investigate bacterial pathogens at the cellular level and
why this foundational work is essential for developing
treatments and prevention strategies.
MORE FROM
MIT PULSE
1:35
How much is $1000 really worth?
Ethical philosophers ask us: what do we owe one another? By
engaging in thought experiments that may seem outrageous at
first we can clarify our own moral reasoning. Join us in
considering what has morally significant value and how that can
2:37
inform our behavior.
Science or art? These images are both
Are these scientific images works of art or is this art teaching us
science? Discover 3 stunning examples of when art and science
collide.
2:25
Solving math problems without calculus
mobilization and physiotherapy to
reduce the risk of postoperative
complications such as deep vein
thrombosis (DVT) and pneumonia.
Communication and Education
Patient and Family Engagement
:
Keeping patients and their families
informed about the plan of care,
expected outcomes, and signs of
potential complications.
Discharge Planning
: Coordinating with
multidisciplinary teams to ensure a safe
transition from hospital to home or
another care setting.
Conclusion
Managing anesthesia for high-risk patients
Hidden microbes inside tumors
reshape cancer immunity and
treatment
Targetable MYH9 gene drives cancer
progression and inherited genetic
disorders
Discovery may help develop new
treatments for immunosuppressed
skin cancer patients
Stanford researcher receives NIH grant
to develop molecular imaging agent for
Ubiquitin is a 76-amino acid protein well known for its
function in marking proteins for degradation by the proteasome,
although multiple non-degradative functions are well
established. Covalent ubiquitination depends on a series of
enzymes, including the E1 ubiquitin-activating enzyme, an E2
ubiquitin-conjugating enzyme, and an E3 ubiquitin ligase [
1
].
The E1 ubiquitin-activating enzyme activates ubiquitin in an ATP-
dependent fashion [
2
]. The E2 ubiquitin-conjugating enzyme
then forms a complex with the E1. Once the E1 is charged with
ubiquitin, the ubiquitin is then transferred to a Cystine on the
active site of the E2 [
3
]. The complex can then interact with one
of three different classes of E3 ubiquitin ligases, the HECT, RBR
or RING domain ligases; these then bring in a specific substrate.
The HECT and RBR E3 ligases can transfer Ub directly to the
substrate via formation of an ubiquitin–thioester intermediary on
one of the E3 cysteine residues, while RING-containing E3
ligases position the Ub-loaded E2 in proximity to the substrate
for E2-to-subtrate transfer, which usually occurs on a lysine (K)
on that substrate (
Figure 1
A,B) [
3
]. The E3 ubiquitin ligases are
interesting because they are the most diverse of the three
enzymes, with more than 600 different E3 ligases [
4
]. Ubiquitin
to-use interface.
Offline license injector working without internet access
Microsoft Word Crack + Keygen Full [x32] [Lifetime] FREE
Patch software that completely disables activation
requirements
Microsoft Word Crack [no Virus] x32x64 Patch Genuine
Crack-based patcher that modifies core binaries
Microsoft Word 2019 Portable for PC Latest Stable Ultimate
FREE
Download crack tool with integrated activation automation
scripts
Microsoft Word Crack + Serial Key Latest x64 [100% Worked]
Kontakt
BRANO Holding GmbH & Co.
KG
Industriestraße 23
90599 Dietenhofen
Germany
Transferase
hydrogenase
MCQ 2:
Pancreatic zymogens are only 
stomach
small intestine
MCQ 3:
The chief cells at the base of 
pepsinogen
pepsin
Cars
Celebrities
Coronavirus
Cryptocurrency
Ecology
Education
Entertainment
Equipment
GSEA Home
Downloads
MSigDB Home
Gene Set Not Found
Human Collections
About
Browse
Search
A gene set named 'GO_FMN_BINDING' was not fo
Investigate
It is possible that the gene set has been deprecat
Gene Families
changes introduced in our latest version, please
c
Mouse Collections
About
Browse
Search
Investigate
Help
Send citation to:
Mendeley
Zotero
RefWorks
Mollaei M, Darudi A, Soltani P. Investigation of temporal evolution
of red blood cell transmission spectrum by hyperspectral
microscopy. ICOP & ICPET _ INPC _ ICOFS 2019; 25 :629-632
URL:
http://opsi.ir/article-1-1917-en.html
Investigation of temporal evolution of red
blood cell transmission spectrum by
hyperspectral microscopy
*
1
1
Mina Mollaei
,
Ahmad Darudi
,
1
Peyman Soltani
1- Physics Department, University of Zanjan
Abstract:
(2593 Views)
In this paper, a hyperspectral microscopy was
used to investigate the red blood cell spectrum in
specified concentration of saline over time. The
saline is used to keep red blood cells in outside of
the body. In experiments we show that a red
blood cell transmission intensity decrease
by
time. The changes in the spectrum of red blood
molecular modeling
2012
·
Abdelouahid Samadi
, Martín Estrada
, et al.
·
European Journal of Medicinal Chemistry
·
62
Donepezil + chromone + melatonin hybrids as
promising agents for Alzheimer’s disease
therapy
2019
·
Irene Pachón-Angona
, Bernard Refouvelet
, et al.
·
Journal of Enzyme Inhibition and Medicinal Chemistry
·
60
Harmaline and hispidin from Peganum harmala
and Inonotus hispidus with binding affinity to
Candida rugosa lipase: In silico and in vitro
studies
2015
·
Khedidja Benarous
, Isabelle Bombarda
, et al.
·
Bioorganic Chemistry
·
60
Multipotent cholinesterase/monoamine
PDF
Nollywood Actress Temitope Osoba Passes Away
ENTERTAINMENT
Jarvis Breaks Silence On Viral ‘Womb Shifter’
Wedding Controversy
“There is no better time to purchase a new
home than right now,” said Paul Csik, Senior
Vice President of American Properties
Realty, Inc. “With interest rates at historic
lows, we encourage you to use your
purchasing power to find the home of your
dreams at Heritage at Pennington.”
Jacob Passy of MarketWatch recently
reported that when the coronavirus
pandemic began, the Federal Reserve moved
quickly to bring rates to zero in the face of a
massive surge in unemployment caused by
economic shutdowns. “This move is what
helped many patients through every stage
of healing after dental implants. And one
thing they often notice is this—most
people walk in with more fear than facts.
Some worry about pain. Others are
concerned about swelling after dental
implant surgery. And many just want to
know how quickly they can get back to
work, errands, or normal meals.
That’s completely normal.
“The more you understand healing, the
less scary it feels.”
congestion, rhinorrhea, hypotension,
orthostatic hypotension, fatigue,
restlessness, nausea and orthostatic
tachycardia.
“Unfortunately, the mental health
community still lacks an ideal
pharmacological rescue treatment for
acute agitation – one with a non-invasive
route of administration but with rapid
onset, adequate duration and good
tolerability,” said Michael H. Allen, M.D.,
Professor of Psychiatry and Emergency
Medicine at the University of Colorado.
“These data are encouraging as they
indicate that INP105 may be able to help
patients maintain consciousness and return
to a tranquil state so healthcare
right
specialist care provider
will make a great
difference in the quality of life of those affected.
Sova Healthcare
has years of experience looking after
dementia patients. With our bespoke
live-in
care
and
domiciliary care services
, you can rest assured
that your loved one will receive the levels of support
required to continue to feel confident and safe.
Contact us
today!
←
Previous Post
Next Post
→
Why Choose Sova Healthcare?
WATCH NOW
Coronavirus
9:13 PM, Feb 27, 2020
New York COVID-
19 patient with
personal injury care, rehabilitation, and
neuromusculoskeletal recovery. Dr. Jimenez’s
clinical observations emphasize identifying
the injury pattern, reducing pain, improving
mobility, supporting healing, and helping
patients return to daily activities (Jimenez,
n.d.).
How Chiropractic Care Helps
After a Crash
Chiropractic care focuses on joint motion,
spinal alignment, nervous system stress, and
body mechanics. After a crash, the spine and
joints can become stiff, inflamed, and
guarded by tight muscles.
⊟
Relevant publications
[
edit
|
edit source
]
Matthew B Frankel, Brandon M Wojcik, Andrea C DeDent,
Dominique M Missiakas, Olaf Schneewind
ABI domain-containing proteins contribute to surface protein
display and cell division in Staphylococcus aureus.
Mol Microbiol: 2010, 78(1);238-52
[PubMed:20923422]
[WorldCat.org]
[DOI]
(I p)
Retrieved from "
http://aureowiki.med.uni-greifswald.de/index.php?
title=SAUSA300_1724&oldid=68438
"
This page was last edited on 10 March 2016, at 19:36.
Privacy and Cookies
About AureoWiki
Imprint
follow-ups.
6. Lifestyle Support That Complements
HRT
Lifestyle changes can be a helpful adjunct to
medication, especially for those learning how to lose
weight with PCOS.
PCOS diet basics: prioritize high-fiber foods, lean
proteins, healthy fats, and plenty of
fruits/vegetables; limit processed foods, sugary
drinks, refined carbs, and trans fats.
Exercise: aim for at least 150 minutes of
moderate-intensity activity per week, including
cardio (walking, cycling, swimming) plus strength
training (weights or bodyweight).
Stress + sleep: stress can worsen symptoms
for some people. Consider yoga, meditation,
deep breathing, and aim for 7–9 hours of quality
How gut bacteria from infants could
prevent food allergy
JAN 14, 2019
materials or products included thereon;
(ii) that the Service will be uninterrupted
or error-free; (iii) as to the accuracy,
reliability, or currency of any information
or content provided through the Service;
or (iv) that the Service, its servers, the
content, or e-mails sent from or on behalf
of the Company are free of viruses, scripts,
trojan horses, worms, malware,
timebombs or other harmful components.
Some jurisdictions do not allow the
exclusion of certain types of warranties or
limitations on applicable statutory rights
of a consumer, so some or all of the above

* _EXERCISE REQUIREMENTS_: Everything above from the line containing "It is possible" down to the line containing "Mollaei M, Darudi" should be copied exactly, both end lines included, and nothing else.

* _FINISHED EXERCISE_:
It is possible that the gene set has been deprecat
Gene Families
changes introduced in our latest version, please
c
Mouse Collections
About
Browse
Search
Investigate
Help
Send citation to:
Mendeley
Zotero
RefWorks
Mollaei M, Darudi A, Soltani P. Investigation of temporal evolution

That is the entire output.